• Task item
If a line in the listing contains "imageInputFile", copy it out whole.

• Input data
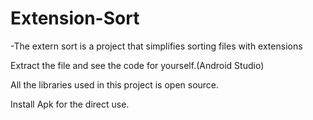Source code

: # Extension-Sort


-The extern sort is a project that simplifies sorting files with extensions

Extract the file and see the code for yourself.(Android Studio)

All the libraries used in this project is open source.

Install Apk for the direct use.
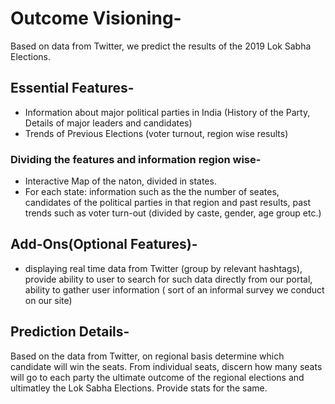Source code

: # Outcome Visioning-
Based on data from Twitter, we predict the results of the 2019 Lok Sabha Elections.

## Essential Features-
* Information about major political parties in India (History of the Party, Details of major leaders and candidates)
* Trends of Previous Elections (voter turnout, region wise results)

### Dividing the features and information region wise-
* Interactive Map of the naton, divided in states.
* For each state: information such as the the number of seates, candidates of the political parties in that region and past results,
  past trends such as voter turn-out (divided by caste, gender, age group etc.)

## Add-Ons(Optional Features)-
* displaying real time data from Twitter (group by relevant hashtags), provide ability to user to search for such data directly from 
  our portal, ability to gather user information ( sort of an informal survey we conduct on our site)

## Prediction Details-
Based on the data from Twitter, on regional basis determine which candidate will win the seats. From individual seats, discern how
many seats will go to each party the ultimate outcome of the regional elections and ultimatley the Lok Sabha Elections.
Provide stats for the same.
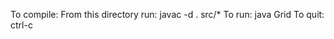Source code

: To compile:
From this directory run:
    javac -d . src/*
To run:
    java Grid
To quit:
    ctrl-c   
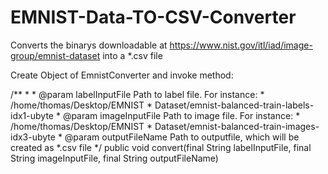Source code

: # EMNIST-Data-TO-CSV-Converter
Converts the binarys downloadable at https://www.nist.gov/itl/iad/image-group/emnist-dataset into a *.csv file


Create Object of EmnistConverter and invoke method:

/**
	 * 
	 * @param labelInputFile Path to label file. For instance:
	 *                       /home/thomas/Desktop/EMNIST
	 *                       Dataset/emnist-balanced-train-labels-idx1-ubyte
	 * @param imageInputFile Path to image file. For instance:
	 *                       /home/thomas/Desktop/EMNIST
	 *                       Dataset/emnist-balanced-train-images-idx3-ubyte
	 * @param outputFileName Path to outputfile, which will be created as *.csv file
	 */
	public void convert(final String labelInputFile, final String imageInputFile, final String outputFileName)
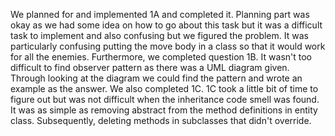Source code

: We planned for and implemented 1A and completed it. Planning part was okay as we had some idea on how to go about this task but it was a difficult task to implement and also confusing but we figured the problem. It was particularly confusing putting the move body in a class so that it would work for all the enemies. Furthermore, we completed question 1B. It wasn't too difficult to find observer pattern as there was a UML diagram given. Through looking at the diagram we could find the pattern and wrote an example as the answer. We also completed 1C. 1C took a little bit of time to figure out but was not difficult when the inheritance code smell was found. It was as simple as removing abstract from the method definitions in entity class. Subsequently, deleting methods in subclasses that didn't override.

==

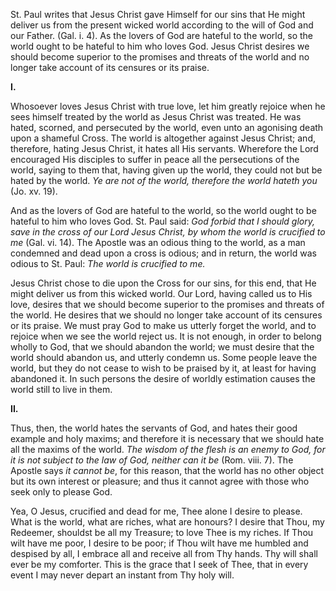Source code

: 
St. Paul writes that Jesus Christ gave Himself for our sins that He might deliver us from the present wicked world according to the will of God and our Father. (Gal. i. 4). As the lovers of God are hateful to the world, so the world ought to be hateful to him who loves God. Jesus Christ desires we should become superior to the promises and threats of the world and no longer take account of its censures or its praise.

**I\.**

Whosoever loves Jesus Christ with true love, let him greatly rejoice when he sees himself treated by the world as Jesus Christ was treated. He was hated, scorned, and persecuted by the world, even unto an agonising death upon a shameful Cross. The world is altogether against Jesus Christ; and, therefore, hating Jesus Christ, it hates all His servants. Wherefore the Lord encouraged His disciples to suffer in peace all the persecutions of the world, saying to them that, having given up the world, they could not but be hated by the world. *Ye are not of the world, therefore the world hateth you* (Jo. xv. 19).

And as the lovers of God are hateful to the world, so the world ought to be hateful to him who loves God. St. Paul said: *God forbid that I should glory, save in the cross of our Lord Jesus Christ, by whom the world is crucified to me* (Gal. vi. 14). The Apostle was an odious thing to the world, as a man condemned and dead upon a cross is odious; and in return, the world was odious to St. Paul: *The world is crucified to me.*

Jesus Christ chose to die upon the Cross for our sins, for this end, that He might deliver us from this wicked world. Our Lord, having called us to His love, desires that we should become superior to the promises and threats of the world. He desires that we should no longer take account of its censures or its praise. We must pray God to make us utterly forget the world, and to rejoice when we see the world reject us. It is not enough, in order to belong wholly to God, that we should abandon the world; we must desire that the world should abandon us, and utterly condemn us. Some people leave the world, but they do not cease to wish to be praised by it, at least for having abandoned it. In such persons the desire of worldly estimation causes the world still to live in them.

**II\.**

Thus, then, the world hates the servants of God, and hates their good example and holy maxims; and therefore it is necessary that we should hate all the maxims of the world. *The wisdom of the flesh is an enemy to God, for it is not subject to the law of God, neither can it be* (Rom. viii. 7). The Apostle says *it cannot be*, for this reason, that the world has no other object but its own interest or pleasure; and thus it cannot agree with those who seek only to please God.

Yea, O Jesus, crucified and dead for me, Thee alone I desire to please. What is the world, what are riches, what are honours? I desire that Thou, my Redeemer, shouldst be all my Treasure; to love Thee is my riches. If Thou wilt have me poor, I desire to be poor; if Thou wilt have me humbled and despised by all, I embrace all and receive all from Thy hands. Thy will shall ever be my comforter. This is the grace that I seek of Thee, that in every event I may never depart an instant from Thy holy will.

• Problem solution
	 * @param imageInputFile Path to image file. For instance:
	public void convert(final String labelInputFile, final String imageInputFile, final String outputFileName)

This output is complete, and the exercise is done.